Execution Times (seconds) | ||||||||
---|---|---|---|---|---|---|---|---|
DBpedia 3.6 | DBpedia 3.7 | DBpedia 3.8 | DBpedia 3.9 | DBpedia 2014 | DBpedia 2015-10 | DBpedia 2016-10 | ||
DBpedia 3.6 | 102.443 | 117.010 | 170.439 | 180.098 | 277.487 | 272.551 | ||
DBpedia 3.7 | 84.796 | 87.725 | 131.463 | 171.871 | 214.211 | 211.441 | ||
DBpedia 3.8 | 70.712 | 70.870 | 98.002 | 124.336 | 175.739 | 182.236 | ||
DBpedia 3.9 | 70.642 | 77.645 | 69.110 | 119.715 | 164.336 | 180.310 | ||
DBpedia 2014 | 64.707 | 76.045 | 80.116 | 114.240 | 156.982 | 169.473 | ||
DBpedia 2015-10 | 72.486 | 85.573 | 95.254 | 118.817 | 138.493 | 193.315 | ||
DBpedia 2016-10 | 68.585 | 79.547 | 83.774 | 136.107 | 127.810 | 157.255 |
Here, we can find the details of each dataset:
Dataset Details | |||||
---|---|---|---|---|---|
NonSingletonCodes | Alphabet Size | #Transactions | #Items | Average Row | |
DBpedia 3.6 | 1,554 | 16,466 | 2,476,538 | 40,567,138 | 16.38 |
DBpedia 3.7 | 1,199 | 26,810 | 2,899,989 | 64,303,680 | 22.17 |
DBpedia 3.8 | 859 | 29,416 | 3,581,783 | 83,231,510 | 23.24 |
DBpedia 3.9 | 851 | 37,136 | 4,685,189 | 114,064,977 | 24.35 |
DBpedia 2014 | 637 | 45,162 | 5,063,500 | 159,266,389 | 31.45 |
DBpedia 2015-10 | 907 | 61,580 | 5,948,202 | 206,837,396 | 34.77 |
DBpedia 2016-10 | 741 | 61,198 | 6,601,796 | 209,169,342 | 31.68 |
In order to show a tendency, we have to analyze the cost of the algorithms used to calculate the similarity.
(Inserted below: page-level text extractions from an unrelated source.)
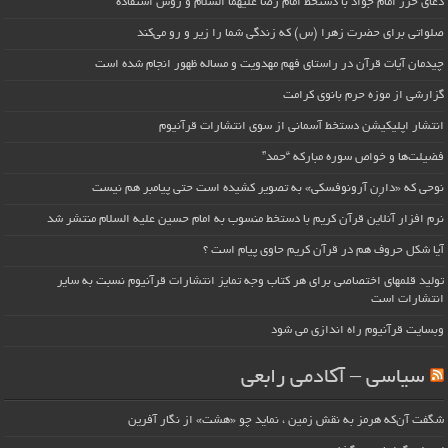
دعای حرز امام جواد با دستخط امام رضا علیهما السلام و روش استفاده
صلواتی برای حضرت زهرا (س) که زندگی شما را زیر و رو می‌کند
چیدمان آیات قرآن در راستای فهم مهدویت و مساله ظهور انجام شده است
گزارشی از موزه حرم بانوی کرامت
انتشار اپلیکیشن دستخط آسمانی از سوی انتشارات قرآنیوم
فضیلت‌ها و خواص سوره مبارکه “حمد”
نوحی که «دارِن آرونوفسکی» به تصویر کشیده است حتی پیامبر هم نیست
نرم افزار آنلاین قرآن کریم با دستخط منسوب به امام حسین علیه السلام منتشر شد
آیا شکل حروف هم در قرآن کریم حاوی پیام است ؟
تولید قلمهای اختصاصی برای هر کتاب وجه تمایز انتشارات قرآنیوم نسبت به سایر
انتشارات است
وبسایت قرآنیوم راه اندازی می شود
سیاسی – آکادمی رابعی
شگفت آن‌که هرمز به نقش زمین ، نماید چو «هشت» از نگار آفرین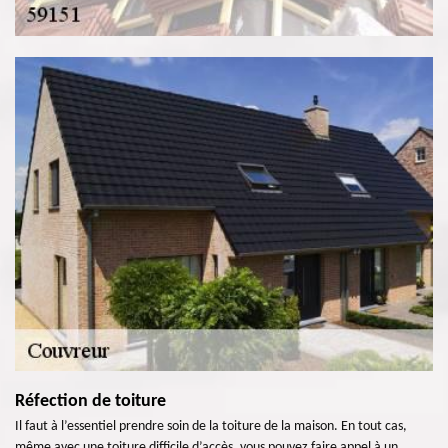
Réfection de toiture
Il faut à l’essentiel prendre soin de la toiture de la maison. En tout cas,
même avec une toiture difficile d’accès, vous pouvez faire appel à un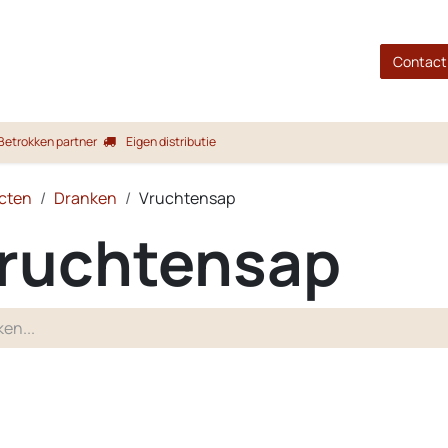
gina
Shop
Merken
Blog
Over ons
Service
Contact
Betrokken partner
Eigen distributie
cten
Dranken
Vruchtensap
ruchtensap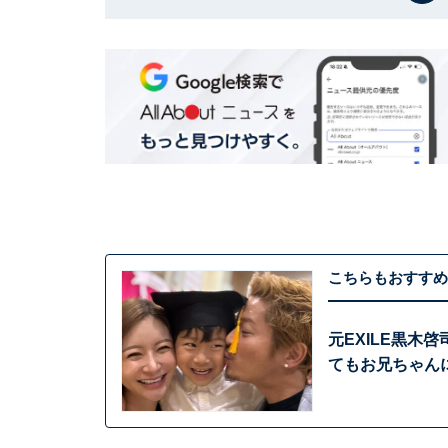
こちらもおすすめ
元EXILE黒木
てもお兄ちゃん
Without entering the details, the main components of the cost of codification of a database are the number of nonSingleton codes that we have to check for each transaction, and the number of transactions (the actual size of the transaction should be also in the equation, but is usually much smaller than the other two terms, so for the tendency we consider it to be a constant). Naively, each measure implies the codification of the database twice, once with each code table, so to show the tendency of the algorithm, the following graph show the execution times against the sum of nonSingleton codes in both code tables times the number of transactions. We can see how the execution times follow a linear tendency on this variable (/NonSingletonCodes/*/#Transactions/), which makes our approach really scalable.